• **Your objective**: Select each line in the entries that contains the word "конца".

• **Dataset records**:

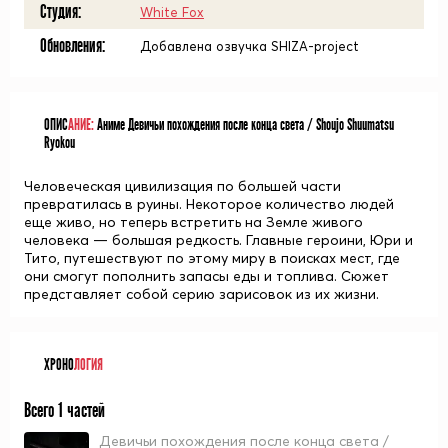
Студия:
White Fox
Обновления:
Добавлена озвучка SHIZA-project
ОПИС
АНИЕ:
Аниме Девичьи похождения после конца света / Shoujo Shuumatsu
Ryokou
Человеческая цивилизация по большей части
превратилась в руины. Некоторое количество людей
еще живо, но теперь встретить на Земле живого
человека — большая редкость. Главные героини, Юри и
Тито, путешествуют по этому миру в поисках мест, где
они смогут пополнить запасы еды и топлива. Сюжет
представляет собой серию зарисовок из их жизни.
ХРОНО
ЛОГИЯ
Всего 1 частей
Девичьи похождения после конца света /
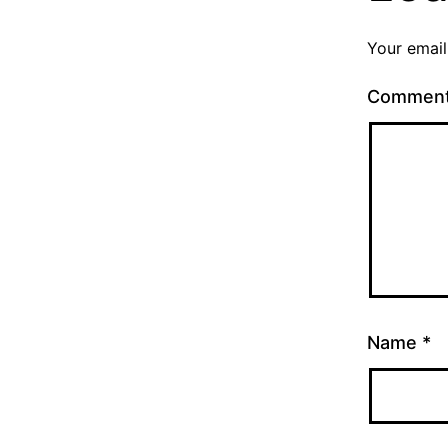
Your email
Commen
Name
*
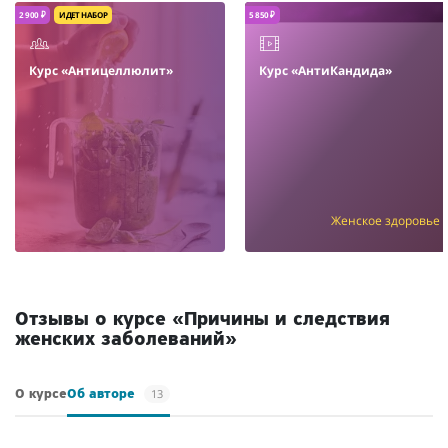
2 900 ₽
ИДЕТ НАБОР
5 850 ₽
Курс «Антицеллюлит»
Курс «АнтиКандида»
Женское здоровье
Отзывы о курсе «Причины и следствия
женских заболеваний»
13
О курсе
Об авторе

• **Result for this task**:
Аниме Девичьи похождения после конца света / Shoujo Shuumatsu
Девичьи похождения после конца света /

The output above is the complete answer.